+++ Data supplied +++
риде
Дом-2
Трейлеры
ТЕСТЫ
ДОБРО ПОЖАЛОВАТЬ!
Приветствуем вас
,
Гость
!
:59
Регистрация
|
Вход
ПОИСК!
+++
What needs to be done –
Set all of the data down again exactly.

Response to the exercise –
риде
Дом-2
Трейлеры
ТЕСТЫ
ДОБРО ПОЖАЛОВАТЬ!
Приветствуем вас
,
Гость
!
:59
Регистрация
|
Вход
ПОИСК!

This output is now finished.